Check Menards for built ups at a reasonable price. Also, Ameritown for kits or built ups if you don’t mind some tedious painting. And you can get that Woodland Scenics Door factory for less if you look around.


----------



## cbishop (Nov 26, 2018)

Yes i am thinking a kit but if i can find a built up for reasonable price. 

Perfect! Thank you!


----------



## traction fan (Oct 5, 2014)

cbishop said:


> Hello,
> Man i have been searching everywhere for an o scale factory building. Only one could find is woodland scenics for 175.00, not wanting to spend that. Any suggestions or places i could find something?
> Thank you!


cbishop;

Have you looked at Design Preservation Models? They make lots of excellent models of brick buildings, including a warehouse and furniture factory in HO and N scales. They may have them in O-scale too. Their structure kits are easy to build and reasonably priced. A lot less than $175.00! scratchbuilding would be another option. The large brick station shown below was made by kitbashing parts from two different DPM kits and scratchbuilding the rest from styrene and Holgate reynolds brick sheet. 

Traction Fan


----------



## traction fan (Oct 5, 2014)

cbishop said:


> Hello,
> Man i have been searching everywhere for an o scale factory building. Only one could find is woodland scenics for 175.00, not wanting to spend that. Any suggestions or places i could find something?
> Thank you!



cbishop; 

I just followed my own suggestion to you and googled "Design Preservation Models in O-scale". Yes, they do have a factory, and a warehouse, about $18.95 ea. Beats paying the bandits at Woodland Scenics $175.00


----------



## cbishop (Nov 26, 2018)

What did you click on? I cannot find it when i google it...


----------



## cole226 (Feb 8, 2013)

What are you looking for? I have an old (I think) Korber building. It's a built-up kit from years ago. Presents nice on layout. 9"WX11"LX7"T. Just a shell. no lights. It's listed in the 4 sale forum.


----------



## traction fan (Oct 5, 2014)

cbishop said:


> What did you click on? I cannot find it when i google it...


cbishop;

I went to google, and just typed in "Design Preservation Models." They showed a menu of models in various scales and I clicked on Design Preservation Models o scale. I then scrolled down through quite a few different building kits and saw one was a factory and another was a warehouse.

Traction Fan


----------



## CTValleyRR (Jul 26, 2014)

traction fan said:


> cbishop;
> 
> I just followed my own suggestion to you and googled "Design Preservation Models in O-scale". Yes, they do have a factory, and a warehouse, about $18.95 ea. Beats paying the bandits at Woodland Scenics $175.00


DPM is a Woodland Scenics brand. It looks like the OP was looking at WS "Built and Ready" structures, which are assembled and detailed at the factory. Those ae always going to be expensive. 

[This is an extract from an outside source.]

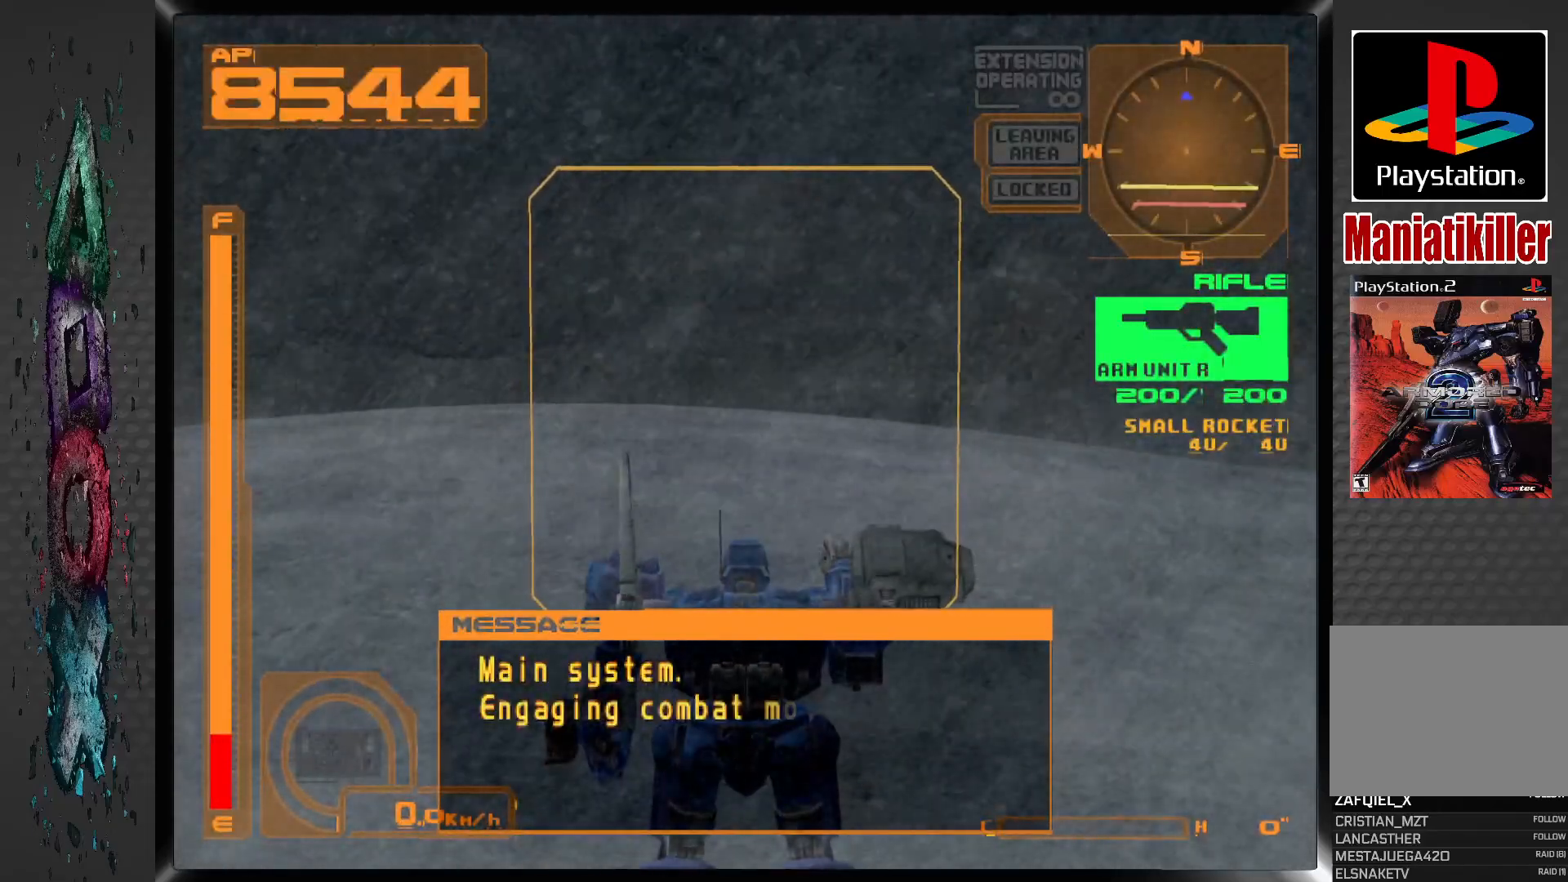
{"buttons": [], "left_stick": "center", "right_stick": "center", "events": [[183, "DPAD_LEFT", "down"], [450, "DPAD_LEFT", "up"]]}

Kits can be had for much less.


----------



## Lehigh74 (Sep 25, 2015)

cbishop said:


> Hello,
> Man i have been searching everywhere for an o scale factory building. Only one could find is woodland scenics for 175.00, not wanting to spend that. Any suggestions or places i could find something?
> Thank you!


I see on another thread that you are planning ground cover for the factory site. So did you decide on a factory structure?


----------



## cbishop (Nov 26, 2018)

Lehigh74 said:


> I see on another thread that you are planning ground cover for the factory site. So did you decide on a factory structure?


Yes,
Ill send pictures. I found a kit to assemble and used some misc pieces i had. I also got a 1906 pville factory that im painting and weathering to use. Hopefully all turns out.


----------



## Ridgelyman (Dec 13, 2020)

Plasticville , make your own sign and place it over their logo then spray the whole factory with Krylon matte finish.


----------